Evidence for psoriasis-associated cutaneotypes. (A) Clustering analysis of the Jensen-Shannon divergence distances indicated that two clusters, which we called cutaneotypes, can optimally describe the data. The Calinski-Harabasz index plot versus the number of clusters was used to select the optimal number of clusters, which also indicated that two has the highest Calinski index. (B) The relative abundance of major phyla is different between the two cutaneotypes. (C) The distribution of specimens in the three clinical categories is significantly associated with cutaneotype (P <0.01 based on χ² test). Cutaneotype 2 is enriched for lesion specimens, while controls are more likely to be of cutaneotype 1 (OR 3.52, 95% CI 1.44 to 8.98), unaffected skin specimens are approximately evenly distributed between the cutaneotypes. Cutaneotype 1 is dominated by Proteobacteria(D). In the density plots, the dotted line shows the combined density for both cutaneotypes: blue, cutaneotype 1; green, cutaneotype 2. In cutaneotype 2, Actinobacteria(E) and Firmicutes(F) are the dominant phyla.

Figure 5

Principal coordinates analysis (PCoA) of weighted Unifrac distances. Based on separation of the relative values of the percentage variability explained by the principal axes, we chose to represent the cutaneous microbiome of our study in the first two components (A). (B) On the scatterplot of the first two principal axes of the PCoA, each point represents an individual subject (red = control, green = unaffected, blue = lesion) and the colored boxes are positioned at the geometrical center of all the points in the corresponding groups. The distributions of the points along PC1 (C) and PC2 (D) are shown in the boxes (representing the middle 50% of the data) and whiskers (95% interval) plots. Along PC1, lesion samples are significantly different from control (P <0.001) and unaffected (P <0.015) based on one-way analysis of variance (ANOVA) with Tukey honestly significant difference (HSD) multiple comparison correction.

Figure 6

α Diversity trends in the longitudinal cohort. For the longitudinal cohort, we show the α diversity ((A,B): richness, (C,D) Shannon) of unaffected (green) and lesion (blue) samples relative to the control group at the class level (A,C) and for 97% operational taxonomical units (OTUs) (B,D). At all timepoints, the data show no statistically significant intergroup differences in α diversity.

Figure 7

Intragroup β diversity trends in the longitudinal cohort. (A) Unweighted, and (B) weighted intragroup Unifrac distances.
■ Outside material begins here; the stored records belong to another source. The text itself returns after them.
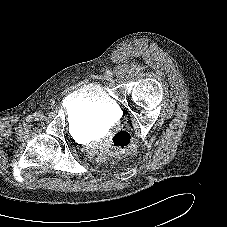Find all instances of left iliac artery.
I'll return each instance as SVG.
<instances>
[{
    "label": "left iliac artery",
    "instance_id": "1",
    "mask_svg": "<svg viewBox=\"0 0 227 227\" xmlns=\"http://www.w3.org/2000/svg\"><path fill=\"white\" fill-rule=\"evenodd\" d=\"M106 73H107L108 76H112L113 75V72L111 70H108Z\"/></svg>",
    "mask_w": 227,
    "mask_h": 227
}]
</instances>
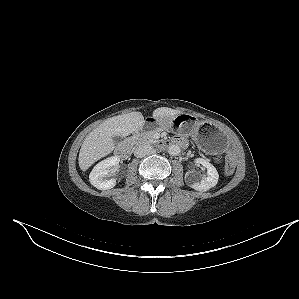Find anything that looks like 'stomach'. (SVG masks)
I'll list each match as a JSON object with an SVG mask.
<instances>
[{"instance_id": "0dacf381", "label": "stomach", "mask_w": 299, "mask_h": 299, "mask_svg": "<svg viewBox=\"0 0 299 299\" xmlns=\"http://www.w3.org/2000/svg\"><path fill=\"white\" fill-rule=\"evenodd\" d=\"M175 126H178V132L191 134L198 147L206 152H220L226 144L227 138L219 127L208 122L194 120L191 115L186 113L171 118H148L146 125L141 130L172 131Z\"/></svg>"}]
</instances>
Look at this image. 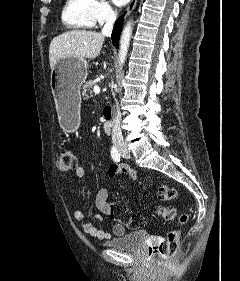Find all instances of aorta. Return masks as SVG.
<instances>
[{
  "label": "aorta",
  "instance_id": "762f6f07",
  "mask_svg": "<svg viewBox=\"0 0 240 281\" xmlns=\"http://www.w3.org/2000/svg\"><path fill=\"white\" fill-rule=\"evenodd\" d=\"M133 26L129 21L122 30L120 42H119V65L122 66L125 63L126 56L129 49V44L132 36Z\"/></svg>",
  "mask_w": 240,
  "mask_h": 281
}]
</instances>
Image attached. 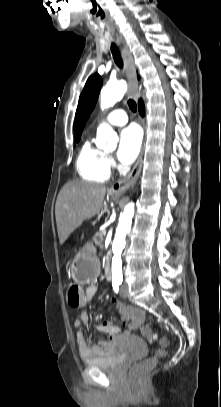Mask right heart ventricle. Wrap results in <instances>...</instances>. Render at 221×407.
Instances as JSON below:
<instances>
[{
  "mask_svg": "<svg viewBox=\"0 0 221 407\" xmlns=\"http://www.w3.org/2000/svg\"><path fill=\"white\" fill-rule=\"evenodd\" d=\"M76 168L82 179L91 182H105L110 175L107 155L87 140L81 147L76 160Z\"/></svg>",
  "mask_w": 221,
  "mask_h": 407,
  "instance_id": "1",
  "label": "right heart ventricle"
}]
</instances>
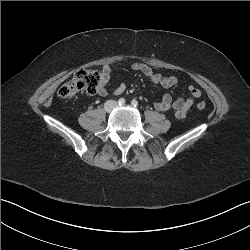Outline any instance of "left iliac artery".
<instances>
[{"mask_svg":"<svg viewBox=\"0 0 250 250\" xmlns=\"http://www.w3.org/2000/svg\"><path fill=\"white\" fill-rule=\"evenodd\" d=\"M131 104H132V106H134V107H137V106H138L137 100H132Z\"/></svg>","mask_w":250,"mask_h":250,"instance_id":"1","label":"left iliac artery"}]
</instances>
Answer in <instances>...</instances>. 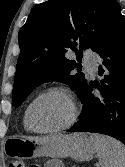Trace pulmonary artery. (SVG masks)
<instances>
[{
	"mask_svg": "<svg viewBox=\"0 0 125 167\" xmlns=\"http://www.w3.org/2000/svg\"><path fill=\"white\" fill-rule=\"evenodd\" d=\"M86 65L92 74L96 73V57L94 55L87 53Z\"/></svg>",
	"mask_w": 125,
	"mask_h": 167,
	"instance_id": "obj_1",
	"label": "pulmonary artery"
}]
</instances>
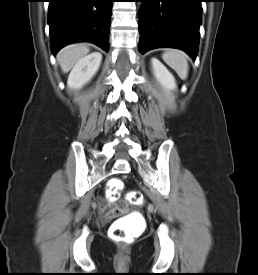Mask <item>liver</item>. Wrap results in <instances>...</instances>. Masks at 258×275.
Here are the masks:
<instances>
[{"instance_id": "1", "label": "liver", "mask_w": 258, "mask_h": 275, "mask_svg": "<svg viewBox=\"0 0 258 275\" xmlns=\"http://www.w3.org/2000/svg\"><path fill=\"white\" fill-rule=\"evenodd\" d=\"M89 48L85 44H72L61 49L57 55V60L61 70L67 73L75 64L89 53Z\"/></svg>"}]
</instances>
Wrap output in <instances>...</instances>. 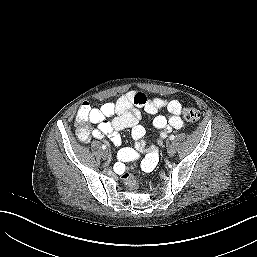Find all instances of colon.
<instances>
[{
    "mask_svg": "<svg viewBox=\"0 0 257 257\" xmlns=\"http://www.w3.org/2000/svg\"><path fill=\"white\" fill-rule=\"evenodd\" d=\"M86 105H89V104L88 103H82V105L79 108V109L82 108L81 118H80L81 123H85L86 117L89 114V109L87 107H84ZM183 118L187 123L194 124L199 120L200 112L194 107H186L183 110ZM125 183H126V186L133 191H136L139 188V184L137 183V181L133 177H131L130 175L125 176Z\"/></svg>",
    "mask_w": 257,
    "mask_h": 257,
    "instance_id": "colon-1",
    "label": "colon"
}]
</instances>
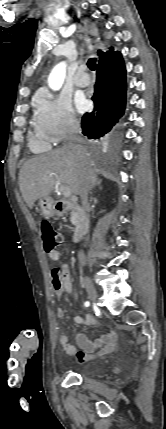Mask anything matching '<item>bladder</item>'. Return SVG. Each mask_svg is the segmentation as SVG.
Listing matches in <instances>:
<instances>
[{"mask_svg":"<svg viewBox=\"0 0 166 429\" xmlns=\"http://www.w3.org/2000/svg\"><path fill=\"white\" fill-rule=\"evenodd\" d=\"M98 371H99L98 368H92V369H86L85 373H87V374H93V373H96Z\"/></svg>","mask_w":166,"mask_h":429,"instance_id":"obj_1","label":"bladder"}]
</instances>
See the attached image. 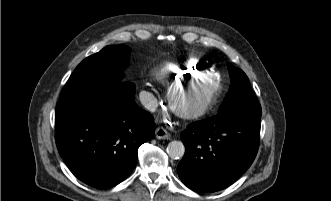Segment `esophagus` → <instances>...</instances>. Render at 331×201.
Wrapping results in <instances>:
<instances>
[{
  "label": "esophagus",
  "mask_w": 331,
  "mask_h": 201,
  "mask_svg": "<svg viewBox=\"0 0 331 201\" xmlns=\"http://www.w3.org/2000/svg\"><path fill=\"white\" fill-rule=\"evenodd\" d=\"M157 139H169L170 133L164 127H158L155 131Z\"/></svg>",
  "instance_id": "1"
}]
</instances>
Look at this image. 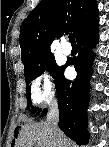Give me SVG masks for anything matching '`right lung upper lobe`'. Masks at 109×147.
<instances>
[{
  "instance_id": "cb5924a9",
  "label": "right lung upper lobe",
  "mask_w": 109,
  "mask_h": 147,
  "mask_svg": "<svg viewBox=\"0 0 109 147\" xmlns=\"http://www.w3.org/2000/svg\"><path fill=\"white\" fill-rule=\"evenodd\" d=\"M98 12L96 0H42L21 25L19 42L25 68L51 53L56 35L71 31L77 37Z\"/></svg>"
}]
</instances>
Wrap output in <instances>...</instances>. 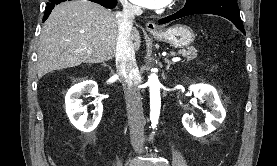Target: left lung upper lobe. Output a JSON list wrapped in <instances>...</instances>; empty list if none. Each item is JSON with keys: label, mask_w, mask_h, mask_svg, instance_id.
I'll return each instance as SVG.
<instances>
[{"label": "left lung upper lobe", "mask_w": 277, "mask_h": 166, "mask_svg": "<svg viewBox=\"0 0 277 166\" xmlns=\"http://www.w3.org/2000/svg\"><path fill=\"white\" fill-rule=\"evenodd\" d=\"M201 0H187L185 6L193 5Z\"/></svg>", "instance_id": "left-lung-upper-lobe-1"}]
</instances>
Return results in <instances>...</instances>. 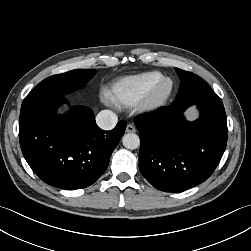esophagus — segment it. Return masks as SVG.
I'll return each mask as SVG.
<instances>
[{
  "instance_id": "esophagus-1",
  "label": "esophagus",
  "mask_w": 251,
  "mask_h": 251,
  "mask_svg": "<svg viewBox=\"0 0 251 251\" xmlns=\"http://www.w3.org/2000/svg\"><path fill=\"white\" fill-rule=\"evenodd\" d=\"M126 132L127 133H135L136 128L132 124H128L127 127H126Z\"/></svg>"
}]
</instances>
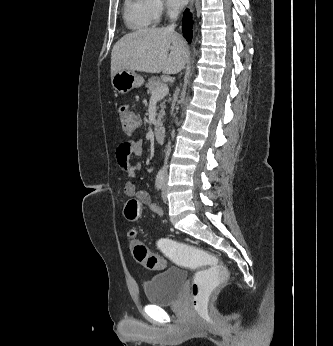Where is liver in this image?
Segmentation results:
<instances>
[{"label": "liver", "mask_w": 333, "mask_h": 346, "mask_svg": "<svg viewBox=\"0 0 333 346\" xmlns=\"http://www.w3.org/2000/svg\"><path fill=\"white\" fill-rule=\"evenodd\" d=\"M189 49L168 28H146L122 37L111 53V78L121 70L176 74L184 69Z\"/></svg>", "instance_id": "obj_1"}]
</instances>
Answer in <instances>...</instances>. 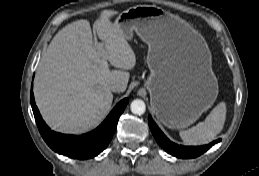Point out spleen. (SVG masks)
I'll return each instance as SVG.
<instances>
[{"label":"spleen","mask_w":259,"mask_h":176,"mask_svg":"<svg viewBox=\"0 0 259 176\" xmlns=\"http://www.w3.org/2000/svg\"><path fill=\"white\" fill-rule=\"evenodd\" d=\"M226 111V103L220 102L203 122L189 130L180 131L181 139L189 145H203L213 141L223 129Z\"/></svg>","instance_id":"1"}]
</instances>
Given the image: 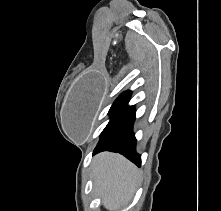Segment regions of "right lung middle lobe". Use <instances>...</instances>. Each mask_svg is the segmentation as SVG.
Masks as SVG:
<instances>
[{"label": "right lung middle lobe", "mask_w": 221, "mask_h": 211, "mask_svg": "<svg viewBox=\"0 0 221 211\" xmlns=\"http://www.w3.org/2000/svg\"><path fill=\"white\" fill-rule=\"evenodd\" d=\"M131 92L127 91L123 94H121L113 103L109 110L110 114V121L103 130L102 134L117 120L119 115L122 113V111L126 108L129 99H130Z\"/></svg>", "instance_id": "1"}]
</instances>
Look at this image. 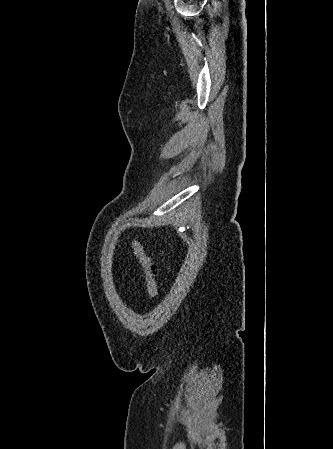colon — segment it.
Returning a JSON list of instances; mask_svg holds the SVG:
<instances>
[{
	"instance_id": "5ec220e1",
	"label": "colon",
	"mask_w": 333,
	"mask_h": 449,
	"mask_svg": "<svg viewBox=\"0 0 333 449\" xmlns=\"http://www.w3.org/2000/svg\"><path fill=\"white\" fill-rule=\"evenodd\" d=\"M131 249L143 268L145 274L146 289L149 297L151 299L156 298L158 295L157 264L154 262L152 256L138 241H132Z\"/></svg>"
}]
</instances>
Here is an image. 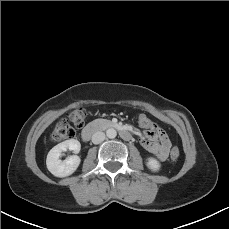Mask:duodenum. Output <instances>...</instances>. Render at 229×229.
<instances>
[{"label": "duodenum", "mask_w": 229, "mask_h": 229, "mask_svg": "<svg viewBox=\"0 0 229 229\" xmlns=\"http://www.w3.org/2000/svg\"><path fill=\"white\" fill-rule=\"evenodd\" d=\"M108 127L112 128V129L119 130L120 135H121V137L123 139H125V140H130L131 139V134L129 133V131L126 128L120 126L119 124L110 123V124H108ZM99 129H100V127L97 124H89V125H87L82 130V133H81L82 139L84 141L90 140L91 137L99 131Z\"/></svg>", "instance_id": "1"}]
</instances>
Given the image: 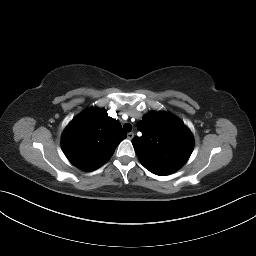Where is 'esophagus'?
Masks as SVG:
<instances>
[{
  "label": "esophagus",
  "mask_w": 256,
  "mask_h": 256,
  "mask_svg": "<svg viewBox=\"0 0 256 256\" xmlns=\"http://www.w3.org/2000/svg\"><path fill=\"white\" fill-rule=\"evenodd\" d=\"M133 137H134V133H133V132H129V133L127 134V138H128L129 140L133 139Z\"/></svg>",
  "instance_id": "esophagus-1"
}]
</instances>
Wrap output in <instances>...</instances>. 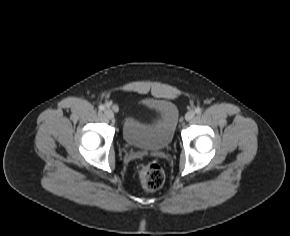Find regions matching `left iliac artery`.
<instances>
[{
	"mask_svg": "<svg viewBox=\"0 0 290 236\" xmlns=\"http://www.w3.org/2000/svg\"><path fill=\"white\" fill-rule=\"evenodd\" d=\"M195 113H197V114L201 113V108L197 107V108L195 109Z\"/></svg>",
	"mask_w": 290,
	"mask_h": 236,
	"instance_id": "44dca946",
	"label": "left iliac artery"
}]
</instances>
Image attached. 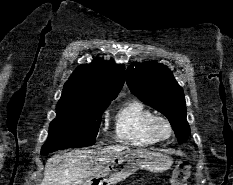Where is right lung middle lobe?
Segmentation results:
<instances>
[{
	"label": "right lung middle lobe",
	"instance_id": "1",
	"mask_svg": "<svg viewBox=\"0 0 233 185\" xmlns=\"http://www.w3.org/2000/svg\"><path fill=\"white\" fill-rule=\"evenodd\" d=\"M111 101L82 104L60 100L57 117L49 127V136L41 154L60 149L91 146L101 123V115Z\"/></svg>",
	"mask_w": 233,
	"mask_h": 185
}]
</instances>
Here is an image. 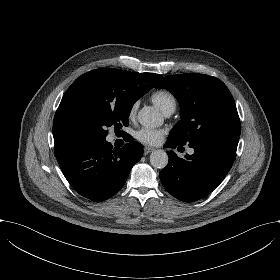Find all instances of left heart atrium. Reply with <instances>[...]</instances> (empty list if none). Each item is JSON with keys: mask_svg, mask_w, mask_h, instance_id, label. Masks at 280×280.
I'll return each mask as SVG.
<instances>
[{"mask_svg": "<svg viewBox=\"0 0 280 280\" xmlns=\"http://www.w3.org/2000/svg\"><path fill=\"white\" fill-rule=\"evenodd\" d=\"M162 135L161 130L151 128H140L134 134L137 141L147 145L157 144L162 139Z\"/></svg>", "mask_w": 280, "mask_h": 280, "instance_id": "obj_1", "label": "left heart atrium"}]
</instances>
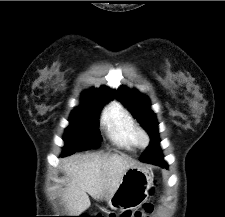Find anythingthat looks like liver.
Segmentation results:
<instances>
[{"label": "liver", "mask_w": 225, "mask_h": 217, "mask_svg": "<svg viewBox=\"0 0 225 217\" xmlns=\"http://www.w3.org/2000/svg\"><path fill=\"white\" fill-rule=\"evenodd\" d=\"M135 165L129 157L104 154L92 159L71 157L64 160L62 170L69 178L63 198L71 214H81L96 200H110L117 192L124 172Z\"/></svg>", "instance_id": "6515ba94"}]
</instances>
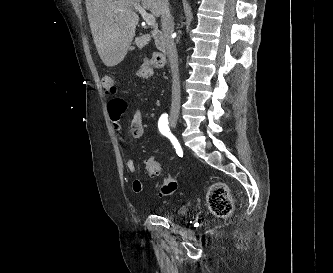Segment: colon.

We show β diversity at three timepoints in relation to treatment of the patients with psoriasis, at 0 (pretreatment), 12, and 36 weeks of therapy. An asterisk (*) indicates comparisons that are significant at the 5% α level.

Figure 8

Distribution of the longitudinal samples in cutaneotype 2. The cutaneotype prevalence in the longitudinal cohort reflects that of the cross-sectional study (Figure 5C). Cutaneotype 2 is most prevalent in the unaffected and lesion specimens. The frequency of cutaneotype 2 is significantly different (P <0.005, Fisher exact test) at week 12 in control vs lesion and in control vs unaffected specimens. Other comparisons are not statistically significant.

Figure 9

Relative abundance of skin-associated genera in longitudinal samples. The combined abundance (± SEM) of four skin-associated genera (Corynebacterium, Propionibacterium, Staphylococcus and Streptococcus) is shown over the course of the longitudinal study in three skin types. Control skin demonstrates a stable relative abundance of these bacteria, while variability is evident in unaffected and lesion skin. Lesional microbiota shows a dramatic increase in these bacteria at all timepoints.